February 09, 2010 –
When a devastating earthquake leveled much of Haiti last month, it knocked out communications and made it nearly impossible for families in the stricken nation and elsewhere to locate and identify loved ones. So CALIT2 affiliate Chen Li, associate professor of computer science, and six of his students went to work. In one weekend, they created a Web site with a collective search engine to help people do just that.
The Haiti Family Reunification site scours and pulls data from other Web sites and compiles it in one location. Sources include CNN iReport, the Red Cross and the Person Finder application hosted by Google. Demand is high. Shortly after its launch, the Google site alone was receiving about 90 queries per minute, and it’s currently tracking almost 59,000 records.
“One focus of my research team is how to make search engines more powerful,” Li says. “We’re always trying to find real-world applications for our research results, and this disaster gave us the opportunity.
“The Miami Herald is using our search tool on its Web site, and many people working on the Person Finder project have given us positive feedback.”
He and his students began the Family Reunification project after Hurricane Katrina in 2005. They developed a search engine that lets people looking for lost relatives by quickly scanning ever-changing databases, even if a person’s name is spelled incorrectly – instead of having to visit each Web site independently and input multiple variations of a name.
It uses technology that simplifies data access by supporting “type-ahead, fuzzy” searches.
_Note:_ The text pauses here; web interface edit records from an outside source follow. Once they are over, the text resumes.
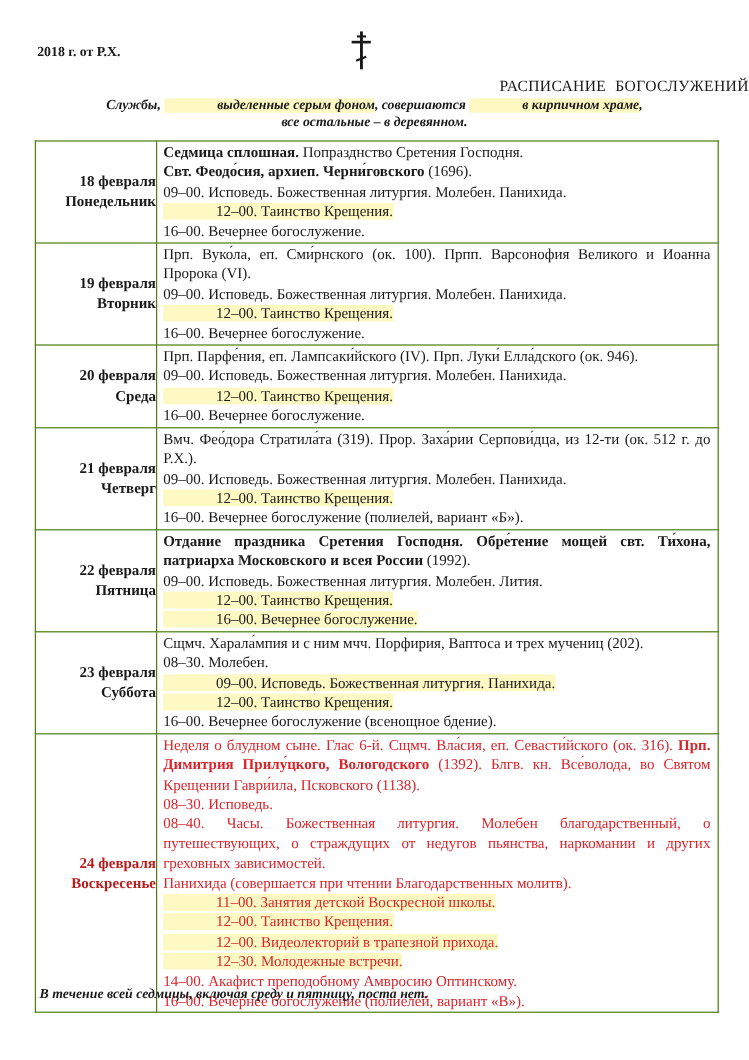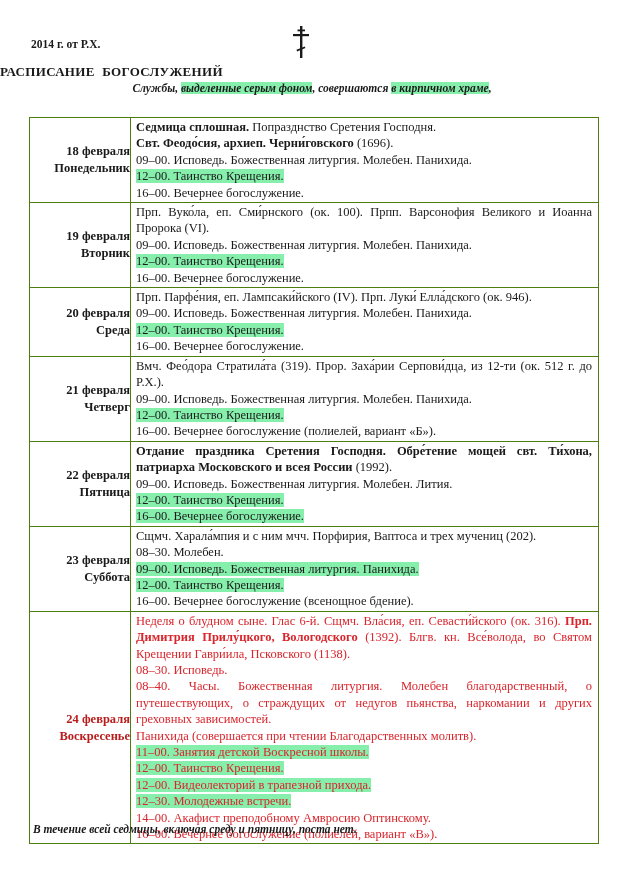"2014 г. от Р.Х." div.year { text: 2014 -> 2018 }
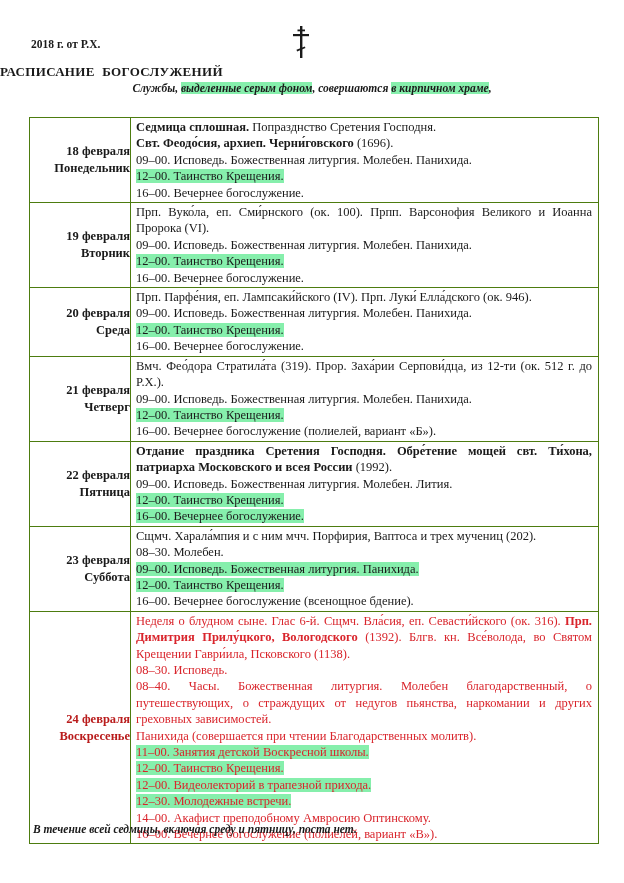"РАСПИСАНИЕ БОГОСЛУЖЕНИЙ" .title { font-weight: bold -> normal; text-align: left -> right }
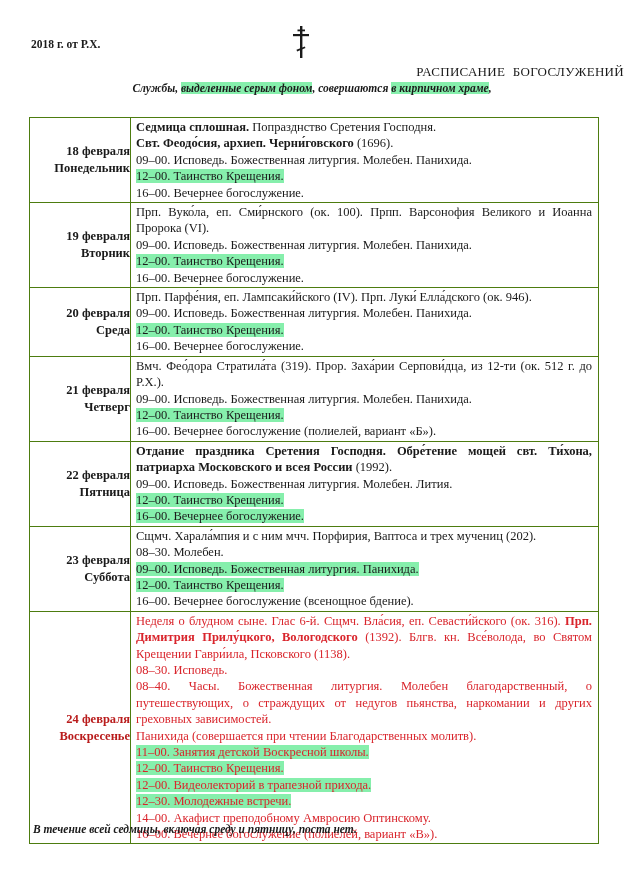"выделенные серым фоном" .hl { background: #86efac -> #fef9c3; padding-left: none -> 44px }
Users can find information with an approximate query (such as “Rafael” versus “Raphael”), despite it not being an exact match. If someone typed in “Emanuel Philippe,” for example, a fuzzy search would yield similar names such as “Manuel Philip.”
Doctoral students Sattam Alsubaiee, Alexander Behm, Inci Cetindil, Shengyue Ji and Rares Vernica, as well as undergrad Dustin Lakin, helped create the Haiti Family Reunification site.
Li’s research in database and information systems is supported by grants from the National Science Foundation, gift funds from Google and Microsoft, and CALIT2.